Using data from large-scale experiments with entire families for Bangladesh, the research finds that both mothers’ and fathers’ risk, time and social preferences are significantly positively correlated with their children’s economic preferences. Results differ from evidence for rich countries.
GLO Discussion Paper No. 592, 2020 now forthcoming as
Economic preferences across generations and family clusters: A large-scale experiment in a developing country
by Chowdhury, Shyamal & Sutter, Matthias & Zimmermann, Klaus F.
in: Journal of Political Economy
GLO Fellows Shyamal Chowdhury and Matthias Sutter & GLO President Klaus F. Zimmermann
Author Abstract: Our large-scale experiment with 542 families from rural Bangladesh finds substantial intergenerational persistence of economic preferences.

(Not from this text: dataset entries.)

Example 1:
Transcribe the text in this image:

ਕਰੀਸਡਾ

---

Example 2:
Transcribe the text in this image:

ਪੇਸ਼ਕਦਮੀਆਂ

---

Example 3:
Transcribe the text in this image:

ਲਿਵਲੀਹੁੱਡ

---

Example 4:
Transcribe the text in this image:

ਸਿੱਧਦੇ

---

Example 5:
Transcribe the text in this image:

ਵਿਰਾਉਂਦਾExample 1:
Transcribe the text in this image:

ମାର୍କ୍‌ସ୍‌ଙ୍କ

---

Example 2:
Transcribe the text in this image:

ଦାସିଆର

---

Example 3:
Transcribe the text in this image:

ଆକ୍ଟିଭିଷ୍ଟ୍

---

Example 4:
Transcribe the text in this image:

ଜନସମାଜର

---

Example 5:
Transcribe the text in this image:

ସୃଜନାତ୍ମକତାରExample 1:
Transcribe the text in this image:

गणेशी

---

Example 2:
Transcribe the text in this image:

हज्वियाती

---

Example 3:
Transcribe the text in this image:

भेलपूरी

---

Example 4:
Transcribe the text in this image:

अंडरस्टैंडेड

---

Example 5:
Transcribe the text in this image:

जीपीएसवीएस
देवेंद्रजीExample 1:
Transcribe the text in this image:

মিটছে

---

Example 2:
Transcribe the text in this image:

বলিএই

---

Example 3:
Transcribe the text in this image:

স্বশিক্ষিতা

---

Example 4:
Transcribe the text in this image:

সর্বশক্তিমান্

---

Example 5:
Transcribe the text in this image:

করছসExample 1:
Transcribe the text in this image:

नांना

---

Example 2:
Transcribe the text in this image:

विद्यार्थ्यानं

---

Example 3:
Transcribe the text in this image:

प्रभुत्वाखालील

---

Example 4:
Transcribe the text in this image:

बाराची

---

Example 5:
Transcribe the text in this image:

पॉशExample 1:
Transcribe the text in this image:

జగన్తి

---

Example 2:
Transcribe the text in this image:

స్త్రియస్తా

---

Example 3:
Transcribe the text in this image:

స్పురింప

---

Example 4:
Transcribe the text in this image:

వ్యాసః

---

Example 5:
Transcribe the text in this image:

Both mothers’ and fathers’ risk, time and social preferences are significantly (and largely to the same degree) positively correlated with their children’s economic preferences, even when controlling for personality traits and socio-economic background. We discuss possible transmission channels and are the first to classify all families into one of two clusters, with either relatively patient, risk-tolerant and pro-social members or relatively impatient, risk averse and spiteful members. Classifications correlate with socio-economic background variables. We find that our results differ from evidence for rich countries.